In the copy, every line of the material that follows must appear exactly, and no pictures should.

======== Input material ========

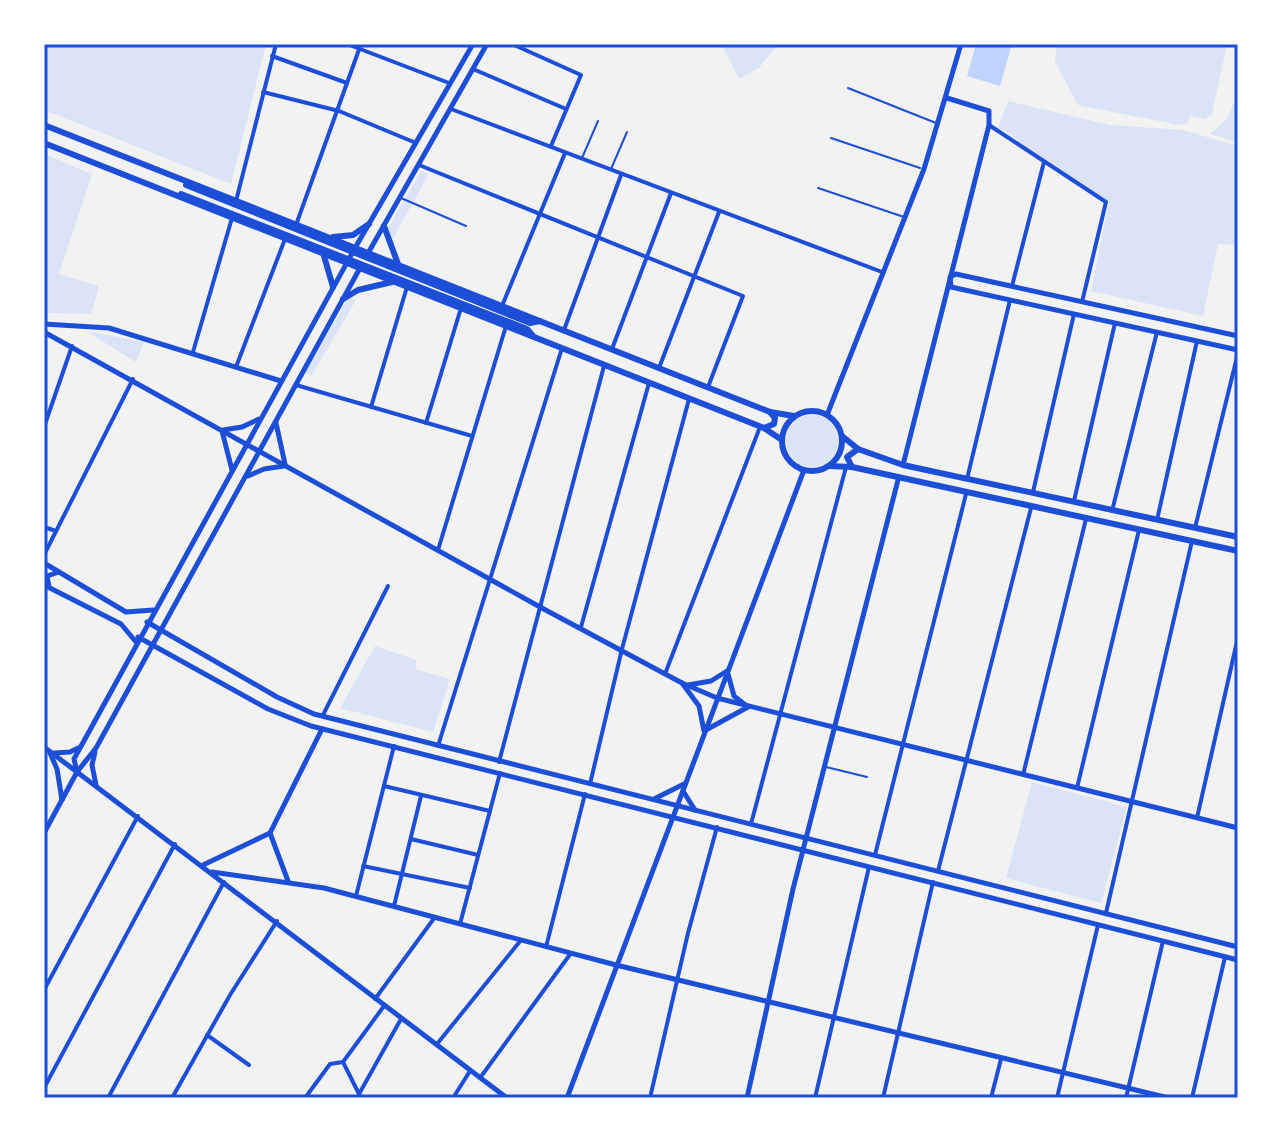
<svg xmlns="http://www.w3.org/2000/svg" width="1282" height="1142" viewBox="0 0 1282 1142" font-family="'Roboto Condensed',sans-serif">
<rect width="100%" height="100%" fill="#f2f2f2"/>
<g fill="#dbe4f7">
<polygon points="44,44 266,44 231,184 44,110"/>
<polygon points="722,44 778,44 759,68 739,79"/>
<polygon points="1057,44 1227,44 1212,114 1205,119 1190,116 1187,123 1179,125 1078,105 1055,62"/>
<polygon points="1238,95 1238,143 1210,134 1226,120"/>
<polygon points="1008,101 1110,125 1183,130 1238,146 1238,245 1218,244 1203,316 1091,291 1109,202 998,127"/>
<polygon points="44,154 92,174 59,274 99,286 91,314 49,313 44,305"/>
<polygon points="421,171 429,174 392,240 388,228"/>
<polygon points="348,298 356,300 312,375 305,373"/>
<polygon points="86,331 144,342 136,362"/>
<circle cx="812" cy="441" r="26"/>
<polygon points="375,646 417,660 415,669 450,679 433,732 340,708"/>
<polygon points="1032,782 1127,807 1101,903 1006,878"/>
</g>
<polygon fill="#bfd3fe" points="976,44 1012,44 1000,86 967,76"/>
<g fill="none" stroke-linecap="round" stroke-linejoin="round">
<g stroke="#1d4ed8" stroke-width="2">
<polyline points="848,88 936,123"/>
<polyline points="831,138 920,168"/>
<polyline points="582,158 598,121"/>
<polyline points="611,169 627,132"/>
<polyline points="818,188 904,217"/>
<polyline points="401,198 466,226"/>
<polyline points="826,767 867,777"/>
</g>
<g stroke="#1d4ed8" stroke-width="4">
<polyline points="347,44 449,83"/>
<polyline points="512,44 581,75 551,146"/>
<polyline points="272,56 347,83"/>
<polyline points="473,69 566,109"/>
<polyline points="263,92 339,111 416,143"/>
<polyline points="451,109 882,272"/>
<polyline points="989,125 1106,202 1082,302"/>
<polyline points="419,165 743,296 708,387"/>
<polyline points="236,201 276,44"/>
<polyline points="296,225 361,44"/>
<polyline points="1012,286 1044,162"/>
<polyline points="502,306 565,153"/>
<polyline points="564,330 621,175"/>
<polyline points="612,349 671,193"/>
<polyline points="193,352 232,218"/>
<polyline points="236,367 285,239"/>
<polyline points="659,368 719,212"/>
<polyline points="296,385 472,436"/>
<polyline points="371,407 407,287"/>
<polyline points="426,423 461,308"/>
<polyline points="44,427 72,346"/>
<polyline points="967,479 1010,300"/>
<polyline points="1033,492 1074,314"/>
<polyline points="1074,501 1115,323"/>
<polyline points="1112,511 1157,332"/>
<polyline points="1157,520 1197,341"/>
<polyline points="44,527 56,531"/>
<polyline points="1195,528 1238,353"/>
<polyline points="438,550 506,326"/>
<polyline points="44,555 133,379"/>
<polyline points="581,627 649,383"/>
<polyline points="665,674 760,427"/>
<polyline points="323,715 388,586"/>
<polyline points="438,746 562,348"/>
<polyline points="499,762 604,366"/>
<polyline points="1023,775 1086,519"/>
<polyline points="590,784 622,649 689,399"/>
<polyline points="384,786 490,811"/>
<polyline points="1077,788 1139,530"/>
<polyline points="1197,818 1238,637"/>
<polyline points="751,824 846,467"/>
<polyline points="411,839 478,855"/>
<polyline points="875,855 966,494"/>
<polyline points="363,866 470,888"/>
<polyline points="938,871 1031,508"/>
<polyline points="356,896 394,746"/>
<polyline points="394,906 421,796"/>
<polyline points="1106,913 1192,541"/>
<polyline points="460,924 500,773"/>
<polyline points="546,947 585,794"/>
<polyline points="44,990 138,816"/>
<polyline points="375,999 435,917"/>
<polyline points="207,1035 249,1065"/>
<polyline points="437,1044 521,940"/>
<polyline points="343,1062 361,1098"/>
<polyline points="480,1078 571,953"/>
<polyline points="44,1088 175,844"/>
<polyline points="359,1094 401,1019"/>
<polyline points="108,1098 224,882"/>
<polyline points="172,1098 230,995 277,921"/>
<polyline points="305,1098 330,1064 343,1062 384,1006"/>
<polyline points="453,1098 470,1071"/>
<polyline points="650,1098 688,933 717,827"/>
<polyline points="815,1098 869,867"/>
<polyline points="883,1098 933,882"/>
<polyline points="991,1098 1001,1059"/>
<polyline points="1057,1098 1098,925"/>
<polyline points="1126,1098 1163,941"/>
<polyline points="1192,1098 1225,957"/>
</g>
<g stroke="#1d4ed8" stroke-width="5">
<polyline points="270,833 288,881"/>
<polyline points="203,865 270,833 322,729"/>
</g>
<g stroke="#1d4ed8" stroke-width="5">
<polyline points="367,255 487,44"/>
<polyline points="44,324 109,328 281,381"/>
<polyline points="44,332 540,607 682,683 717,698 1238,828"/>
<polyline points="1238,336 956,274 950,277 951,287 1238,350"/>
<polyline points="827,415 924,169 961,44"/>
<polyline points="276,423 285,464"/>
<polyline points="223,430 242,427 259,419"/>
<polyline points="222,431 232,470"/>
<polyline points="903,465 989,125 989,111 947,98"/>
<polyline points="248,476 264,469 284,466"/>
<polyline points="44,563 126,612 153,610"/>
<polyline points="44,585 121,624 136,642"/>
<polyline points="49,587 47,576 59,572"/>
<polyline points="147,622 277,697 314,714 1238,947"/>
<polyline points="138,637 268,709 311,726 1238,960"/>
<polyline points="682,683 699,706 704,731 748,707 734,696 728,674"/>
<polyline points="688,685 711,681 727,671"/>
<polyline points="44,747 507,1098"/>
<polyline points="95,752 92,765 96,785"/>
<polyline points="50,753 57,769 62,800"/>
<polyline points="54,753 70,752 78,748"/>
<polyline points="77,772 74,759 355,248 473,44"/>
<polyline points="683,791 695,810"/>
<polyline points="654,799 684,784"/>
<polyline points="44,833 77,772 96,748 360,268"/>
<polyline points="212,872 324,888 616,965 1169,1098"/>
<polyline points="567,1098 804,470"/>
<polyline points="747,1098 793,889 898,480"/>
</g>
<g stroke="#1d4ed8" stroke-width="6">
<polyline points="44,125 770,412 794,416"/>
<polyline points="44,143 764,428 782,440"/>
<polyline points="186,185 530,323 540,321"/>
<polyline points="181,194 527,329 533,336"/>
<polyline points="384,226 398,264"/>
<polyline points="333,237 353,235 369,224"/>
<polyline points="324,256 333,287"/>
<polyline points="343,299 358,290 392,282"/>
<circle cx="812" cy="441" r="30"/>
<polyline points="764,428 774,424 775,418 770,412"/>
<polyline points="842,436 858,449 903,465 1238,537"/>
<polyline points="829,466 852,467 1238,551"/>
<polyline points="852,467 847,457 858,449"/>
</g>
</g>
<rect width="1282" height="1142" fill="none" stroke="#ffffff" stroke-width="92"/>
<rect x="46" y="46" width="1190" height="1050" fill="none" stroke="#1d4ed8" stroke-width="3"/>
</svg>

========

Result –
<svg xmlns="http://www.w3.org/2000/svg" width="1282" height="1142" viewBox="0 0 1282 1142" font-family="'Roboto Condensed',sans-serif">
<rect width="100%" height="100%" fill="#f2f2f2"/>
<g fill="#dbe4f7">
<polygon points="44,44 266,44 231,184 44,110"/>
<polygon points="722,44 778,44 759,68 739,79"/>
<polygon points="1057,44 1227,44 1212,114 1205,119 1190,116 1187,123 1179,125 1078,105 1055,62"/>
<polygon points="1238,95 1238,143 1210,134 1226,120"/>
<polygon points="1008,101 1110,125 1183,130 1238,146 1238,245 1218,244 1203,316 1091,291 1109,202 998,127"/>
<polygon points="44,154 92,174 59,274 99,286 91,314 49,313 44,305"/>
<polygon points="421,171 429,174 392,240 388,228"/>
<polygon points="348,298 356,300 312,375 305,373"/>
<polygon points="86,331 144,342 136,362"/>
<circle cx="812" cy="441" r="26"/>
<polygon points="375,646 417,660 415,669 450,679 433,732 340,708"/>
<polygon points="1032,782 1127,807 1101,903 1006,878"/>
</g>
<polygon fill="#bfd3fe" points="976,44 1012,44 1000,86 967,76"/>
<g fill="none" stroke-linecap="round" stroke-linejoin="round">
<g stroke="#1d4ed8" stroke-width="2">
<polyline points="848,88 936,123"/>
<polyline points="831,138 920,168"/>
<polyline points="582,158 598,121"/>
<polyline points="611,169 627,132"/>
<polyline points="818,188 904,217"/>
<polyline points="401,198 466,226"/>
<polyline points="826,767 867,777"/>
</g>
<g stroke="#1d4ed8" stroke-width="4">
<polyline points="347,44 449,83"/>
<polyline points="512,44 581,75 551,146"/>
<polyline points="272,56 347,83"/>
<polyline points="473,69 566,109"/>
<polyline points="263,92 339,111 416,143"/>
<polyline points="451,109 882,272"/>
<polyline points="989,125 1106,202 1082,302"/>
<polyline points="419,165 743,296 708,387"/>
<polyline points="236,201 276,44"/>
<polyline points="296,225 361,44"/>
<polyline points="1012,286 1044,162"/>
<polyline points="502,306 565,153"/>
<polyline points="564,330 621,175"/>
<polyline points="612,349 671,193"/>
<polyline points="193,352 232,218"/>
<polyline points="236,367 285,239"/>
<polyline points="659,368 719,212"/>
<polyline points="296,385 472,436"/>
<polyline points="371,407 407,287"/>
<polyline points="426,423 461,308"/>
<polyline points="44,427 72,346"/>
<polyline points="967,479 1010,300"/>
<polyline points="1033,492 1074,314"/>
<polyline points="1074,501 1115,323"/>
<polyline points="1112,511 1157,332"/>
<polyline points="1157,520 1197,341"/>
<polyline points="44,527 56,531"/>
<polyline points="1195,528 1238,353"/>
<polyline points="438,550 506,326"/>
<polyline points="44,555 133,379"/>
<polyline points="581,627 649,383"/>
<polyline points="665,674 760,427"/>
<polyline points="323,715 388,586"/>
<polyline points="438,746 562,348"/>
<polyline points="499,762 604,366"/>
<polyline points="1023,775 1086,519"/>
<polyline points="590,784 622,649 689,399"/>
<polyline points="384,786 490,811"/>
<polyline points="1077,788 1139,530"/>
<polyline points="1197,818 1238,637"/>
<polyline points="751,824 846,467"/>
<polyline points="411,839 478,855"/>
<polyline points="875,855 966,494"/>
<polyline points="363,866 470,888"/>
<polyline points="938,871 1031,508"/>
<polyline points="356,896 394,746"/>
<polyline points="394,906 421,796"/>
<polyline points="1106,913 1192,541"/>
<polyline points="460,924 500,773"/>
<polyline points="546,947 585,794"/>
<polyline points="44,990 138,816"/>
<polyline points="375,999 435,917"/>
<polyline points="207,1035 249,1065"/>
<polyline points="437,1044 521,940"/>
<polyline points="343,1062 361,1098"/>
<polyline points="480,1078 571,953"/>
<polyline points="44,1088 175,844"/>
<polyline points="359,1094 401,1019"/>
<polyline points="108,1098 224,882"/>
<polyline points="172,1098 230,995 277,921"/>
<polyline points="305,1098 330,1064 343,1062 384,1006"/>
<polyline points="453,1098 470,1071"/>
<polyline points="650,1098 688,933 717,827"/>
<polyline points="815,1098 869,867"/>
<polyline points="883,1098 933,882"/>
<polyline points="991,1098 1001,1059"/>
<polyline points="1057,1098 1098,925"/>
<polyline points="1126,1098 1163,941"/>
<polyline points="1192,1098 1225,957"/>
</g>
<g stroke="#1d4ed8" stroke-width="5">
<polyline points="270,833 288,881"/>
<polyline points="203,865 270,833 322,729"/>
</g>
<g stroke="#1d4ed8" stroke-width="5">
<polyline points="367,255 487,44"/>
<polyline points="44,324 109,328 281,381"/>
<polyline points="44,332 540,607 682,683 717,698 1238,828"/>
<polyline points="1238,336 956,274 950,277 951,287 1238,350"/>
<polyline points="827,415 924,169 961,44"/>
<polyline points="276,423 285,464"/>
<polyline points="223,430 242,427 259,419"/>
<polyline points="222,431 232,470"/>
<polyline points="903,465 989,125 989,111 947,98"/>
<polyline points="248,476 264,469 284,466"/>
<polyline points="44,563 126,612 153,610"/>
<polyline points="44,585 121,624 136,642"/>
<polyline points="49,587 47,576 59,572"/>
<polyline points="147,622 277,697 314,714 1238,947"/>
<polyline points="138,637 268,709 311,726 1238,960"/>
<polyline points="682,683 699,706 704,731 748,707 734,696 728,674"/>
<polyline points="688,685 711,681 727,671"/>
<polyline points="44,747 507,1098"/>
<polyline points="95,752 92,765 96,785"/>
<polyline points="50,753 57,769 62,800"/>
<polyline points="54,753 70,752 78,748"/>
<polyline points="77,772 74,759 355,248 473,44"/>
<polyline points="683,791 695,810"/>
<polyline points="654,799 684,784"/>
<polyline points="44,833 77,772 96,748 360,268"/>
<polyline points="212,872 324,888 616,965 1169,1098"/>
<polyline points="567,1098 804,470"/>
<polyline points="747,1098 793,889 898,480"/>
</g>
<g stroke="#1d4ed8" stroke-width="6">
<polyline points="44,125 770,412 794,416"/>
<polyline points="44,143 764,428 782,440"/>
<polyline points="186,185 530,323 540,321"/>
<polyline points="181,194 527,329 533,336"/>
<polyline points="384,226 398,264"/>
<polyline points="333,237 353,235 369,224"/>
<polyline points="324,256 333,287"/>
<polyline points="343,299 358,290 392,282"/>
<circle cx="812" cy="441" r="30"/>
<polyline points="764,428 774,424 775,418 770,412"/>
<polyline points="842,436 858,449 903,465 1238,537"/>
<polyline points="829,466 852,467 1238,551"/>
<polyline points="852,467 847,457 858,449"/>
</g>
</g>
<rect width="1282" height="1142" fill="none" stroke="#ffffff" stroke-width="92"/>
<rect x="46" y="46" width="1190" height="1050" fill="none" stroke="#1d4ed8" stroke-width="3"/>
</svg>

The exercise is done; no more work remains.